Historically, however, the Conservative Party has been profoundly associated with the idea of turning people from tenants into owners, starting with Benjamin Disraeli, who saw his party's future as inexorably tied to the creation of what he called "a property-owning democracy". This, of course, was during the era when ownership of property was linked to the right to vote. Yet the basic argument – that people with the responsibilities of ownership would be more likely sympathisers with a political party linked to capital rather than labour – was also the inspiration for Margaret Thatcher's "right to buy" policy, not to mention her enthusiasm for tax relief on mortgage interest repayments.

New Labour desperately wanted to seize back this political territory, which helps to explain why Gordon Brown as Chancellor did nothing whatever to discourage the house price boom, and denounced Vince Cable when the then Liberal Democrat Treasury spokesman warned on the floor of the House of Commons that it was both unwise and unsustainable.

To be fair to Mr Brown, the global financial tsunami of the credit crunch was caused not by what went on in our own housing market, but in the United States. That, in turn, had indeed been a direct result of government policies. The Democratic Party in particular had promulgated regulations that demanded the banks lend in ever greater proportions to the least well off. For example in 1996 the Housing and Urban Development Agency instructed the two federal-backed mortgage firms, Fannie Mae and Freddie Mac, to make at least 52 per cent of their loans to borrowers with below-average incomes. The result was that by the end of 2007 Fannie Mae alone was guaranteeing no less than $56bn in sub-prime mortgages.

Seen in this context, the sub-prime implosion was not just a fiasco for banks, but also one for government intervention in the housing market, albeit with the apparently uncontroversial objective of spreading home ownership to groups in society which hitherto had been excluded from the "property-owning democracy".

The strange thing, in this country at least, is that it was in any case far from certain that owning property rather than renting had been the sure-fire winner of popular belief. A fascinating investigation conducted jointly by MoneyWeek magazine and the BBC's Money Programme in 2008 suggested that over the period from 1980 to 2000, a person who rented rather than bought property (and put into an equity fund the money saved through lower housing costs) would actually have been better off than his property-owning neighbour. Those of us who lost substantial sums in the property slump of the early 1990s would not need reminding of that; and an earlier generation would have regarded the idea of staking one's entire financial security on dividend-free investments in bricks and mortar as quite perverse.

My paternal grandfather, for example, lived and died without ever having owned any property; today it would seem very odd for a member of the prosperous middle classes to remain a tenant all his days. Yet he was a businessman who felt that any spare cash he had should be invested in his own little company, where, he hoped, it would grow more quickly in value and possibilities than anything so inert as a mere dwelling.

Moreover, although his motives were not primarily to benefit the country as a whole, there can be little doubt that if more money were diverted away from property and into productive enterprises, we would almost certainly have a more dynamic economy: as Adam Smith observed well over two centuries ago, a dwelling is a fine thing for its inhabitant, but contributes nothing to anybody's revenue, including (unless he rents it out) his own.

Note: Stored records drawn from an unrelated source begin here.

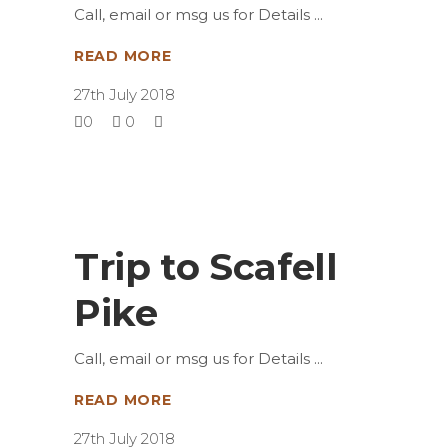
Call, email or msg us for Details
READ MORE
27th July 2018
0
0
Trip to Scafell
Pike
Call, email or msg us for Details
READ MORE
27th July 2018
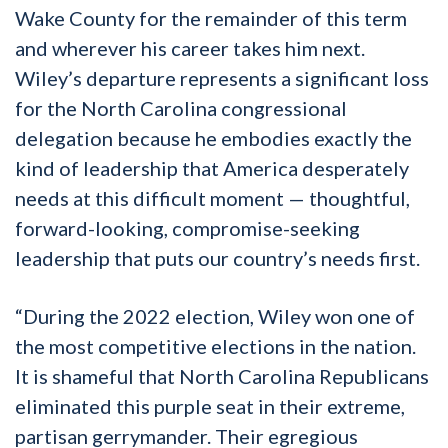
Wake County for the remainder of this term
and wherever his career takes him next.
Wiley’s departure represents a significant loss
for the North Carolina congressional
delegation because he embodies exactly the
kind of leadership that America desperately
needs at this difficult moment — thoughtful,
forward-looking, compromise-seeking
leadership that puts our country’s needs first.
“During the 2022 election, Wiley won one of
the most competitive elections in the nation.
It is shameful that North Carolina Republicans
eliminated this purple seat in their extreme,
partisan gerrymander. Their egregious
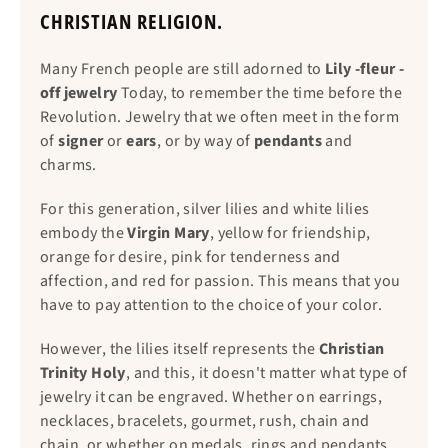
CHRISTIAN RELIGION.
Many French people are still adorned to
Lily -fleur -
off jewelry
Today, to remember the time before the
Revolution. Jewelry that we often meet in the form
of
signer
or
ears
, or by way of
pendants
and
charms.
For this generation, silver lilies and white lilies
embody the
Virgin Mary
, yellow for friendship,
orange for desire, pink for tenderness and
affection, and red for passion. This means that you
have to pay attention to the choice of your color.
However, the lilies itself represents the
Christian
Trinity Holy
, and this, it doesn't matter what type of
jewelry it can be engraved. Whether on earrings,
necklaces, bracelets, gourmet, rush, chain and
chain, or whether on medals, rings and pendants.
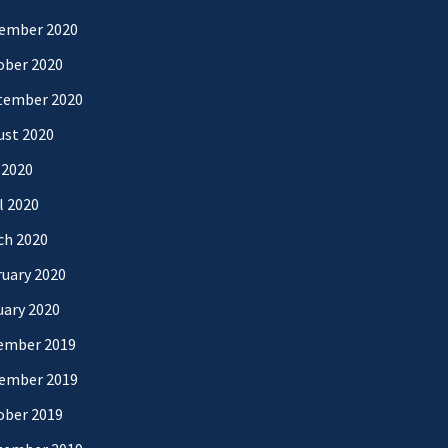
ember 2020
ober 2020
tember 2020
ust 2020
 2020
l 2020
ch 2020
uary 2020
uary 2020
ember 2019
ember 2019
ober 2019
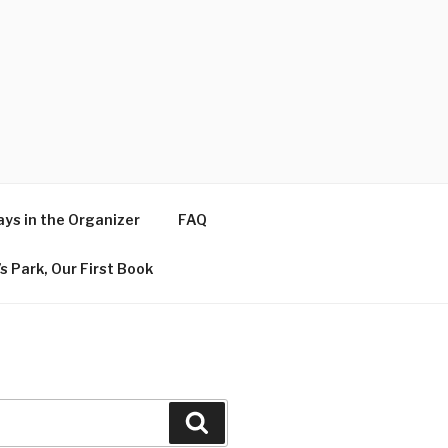
ys in the Organizer
FAQ
s Park, Our First Book
Search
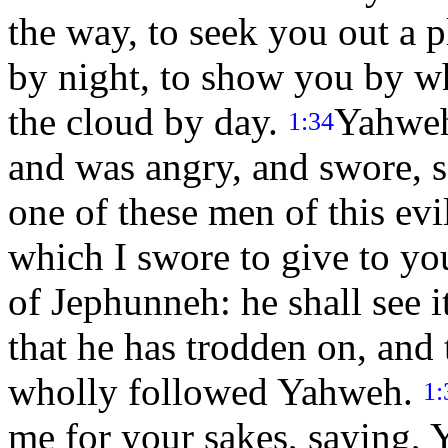
the way, to seek you out a pl
by night, to show you by w
the cloud by day.
Yahweh
1:34
and was angry, and swore, 
one of these men of this evi
which I swore to give to yo
of Jephunneh: he shall see i
that he has trodden on, and 
wholly followed Yahweh.
1:
me for your sakes, saying, Y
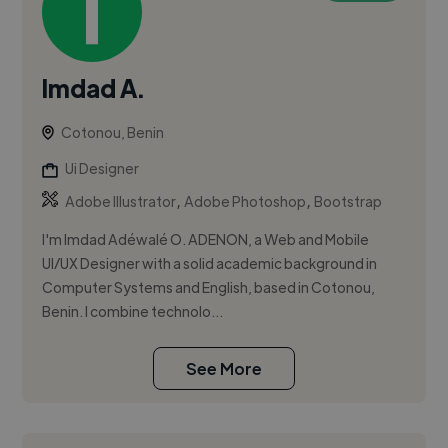
Imdad A.
Cotonou, Benin
Ui Designer
,
,
Adobe Illustrator
Adobe Photoshop
Bootstrap
I'm Imdad Adéwalé O. ADENON, a Web and Mobile
UI/UX Designer with a solid academic background in
Computer Systems and English, based in Cotonou,
Benin. I combine technolo...
See More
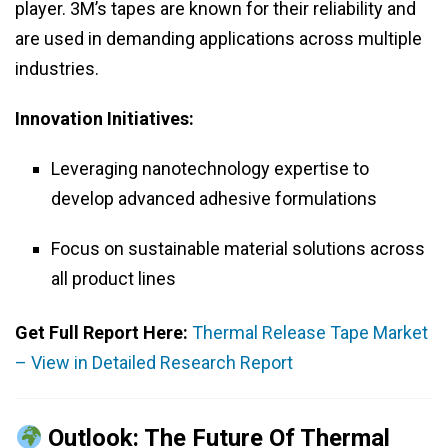
player. 3M’s tapes are known for their reliability and
are used in demanding applications across multiple
industries.
Innovation Initiatives:
Leveraging nanotechnology expertise to
develop advanced adhesive formulations
Focus on sustainable material solutions across
all product lines
Get Full Report Here:
Thermal Release Tape Market
– View in Detailed Research Report
Outlook: The Future Of Thermal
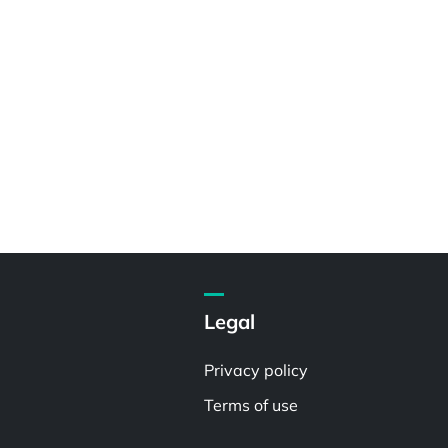
Legal
Privacy policy
Terms of use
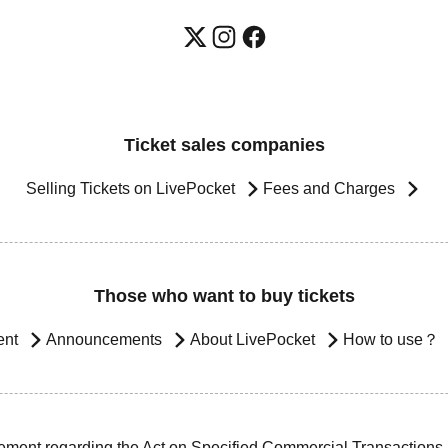
Ticket sales companies
Selling Tickets on LivePocket
Fees and Charges
Those who want to buy tickets
ent
Announcements
About LivePocket
How to use？
ement regarding the Act on Specified Commercial Transactions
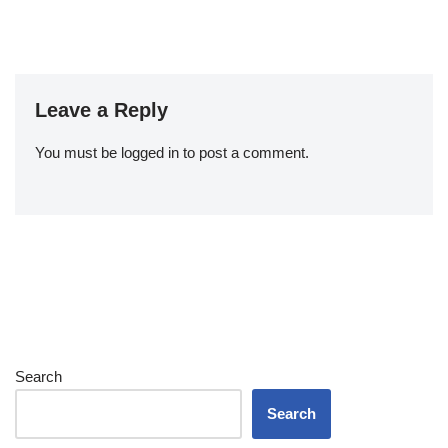
Leave a Reply
You must be
logged in
to post a comment.
Search
Search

Unfortunately, the notion of property ownership as the key to personal financial self-fulfilment is by now so deeply ingrained in popular consciousness that it will take a generation ofdepressed house prices for that received opinion to weaken its grip on the middle-class imagination. On the other hand, it could indeed be that we are in for a very long period of exactly such stagnation: in which case Mr Grant Shapps can announce that everything has gone according to plan.